“VeraCrypt is much safer after this audit, and the fixes applied to the software mean that the world is safer when using this software.”
The security researcher Jean-Baptiste Bédrune from Quarkslab and the cryptographer Marion Videau have discovered a number of security vulnerabilities in the popular encryption platform VeraCrypt. A new audit of the disk-encryption software revealed the existence of eight critical, three medium, and 15 low -severity vulnerabilities.
VeraCrypt is a project based on TrueCrypt 7.1a and maintained by IDRIX, it was launched after the shocking shut down of the TrueCrypt project in 2014.
The experts analyzed the VeraCrypt version 1.18 of the platform and the DCS EFI Bootloader 1.18 (UEFI), their analysis was focused on the new features introduced since the security audit of TrueCrypt conducted in April 2015.

**Parts of the exercise**
1. According to the passage on the VeraCrypt audit, how many critical vulnerabilities did the audit reveal?
2. Extend the passage on the VeraCrypt audit, picking up after its final sentence.

**Dataset records**
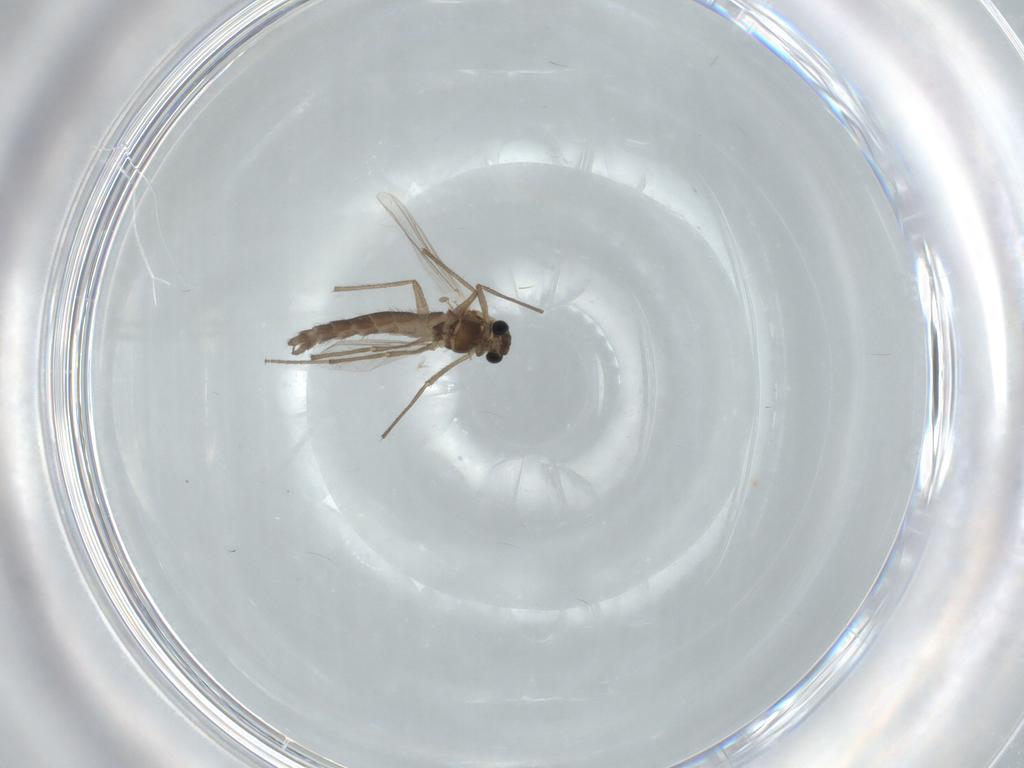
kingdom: Animalia
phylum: Arthropoda
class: Insecta
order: Diptera
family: Chironomidae
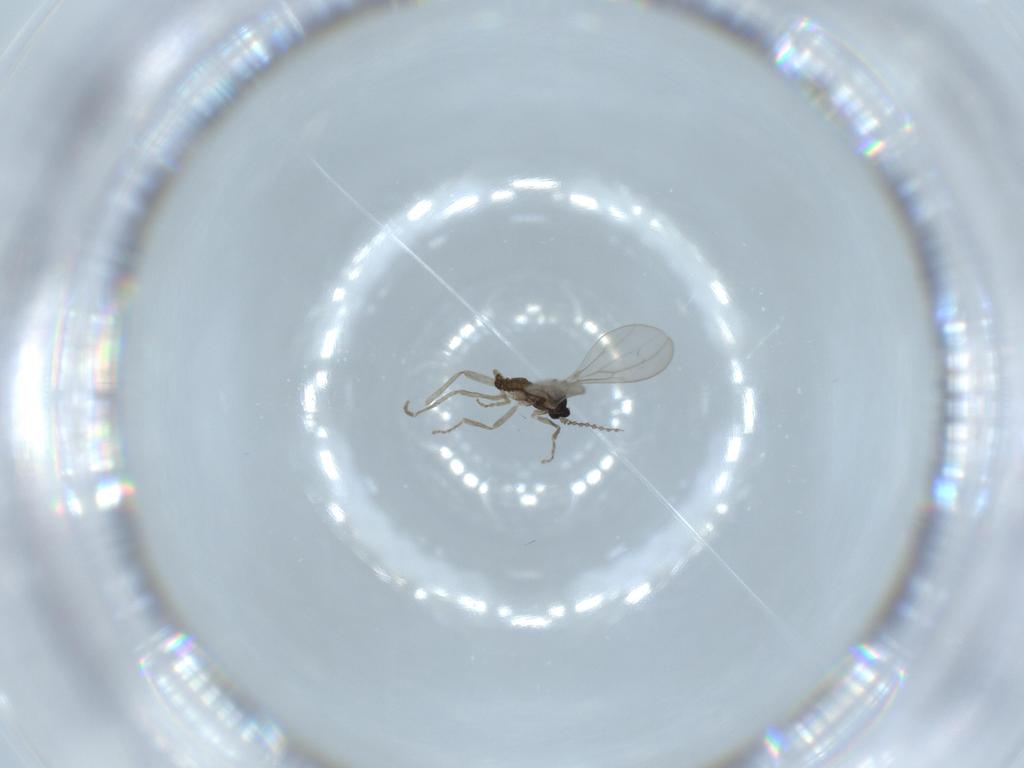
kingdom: Animalia
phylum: Arthropoda
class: Insecta
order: Diptera
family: Cecidomyiidae
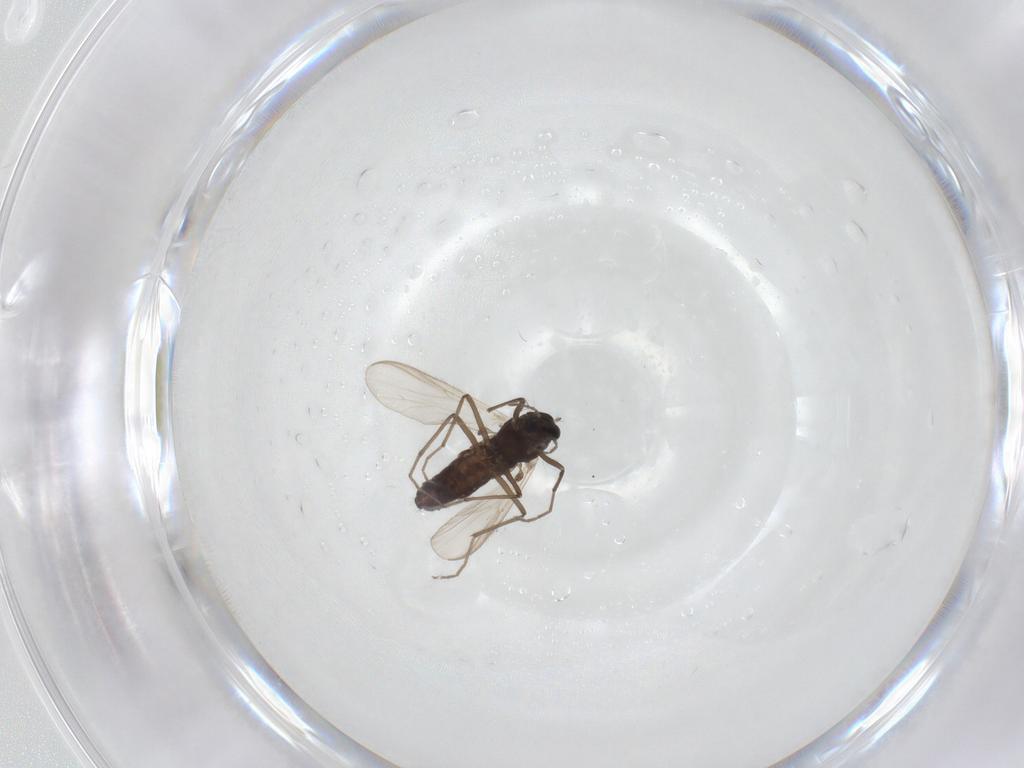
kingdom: Animalia
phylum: Arthropoda
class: Insecta
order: Diptera
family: Chironomidae
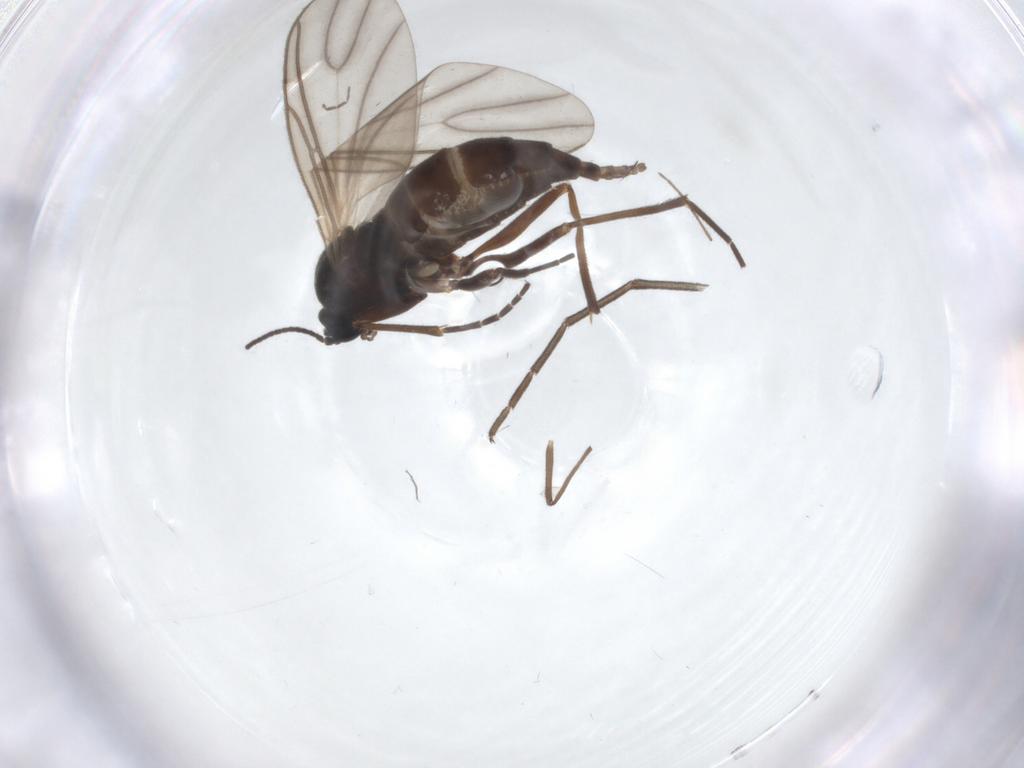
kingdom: Animalia
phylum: Arthropoda
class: Insecta
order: Diptera
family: Sciaridae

**Written responses**
1. Eight.

2.
One of the most important features implemented by VeraCrypt 1.18 is the UEFI support, its code is in a separate repository, named VeraCrypt-DCS (Disk Cryptography Services). This new module is considered much less mature than the rest of the project, some parts are still incomplete or not implemented at all.
“As explained in The Length of the Password Can Be Computed When Encryption Is Activated, on startup, keystrokes are stored in a specific buffer of the BIOS Data Area. A parallel can be drawn to UEFI: each driver has its own buffer containing the keystrokes. The address of this buffer is not known, and fully depends on the implementation. The password supplied by the user is read character per character with the GetKey function of the VeraCrypt bootloader.” “It is difficult to make sure the driver implementation will erase the buffer containing the keystrokes.”
They discovered that boot passwords in UEFI mode could be retrieved by an attacker because the application fails to erase passwords when changed by users.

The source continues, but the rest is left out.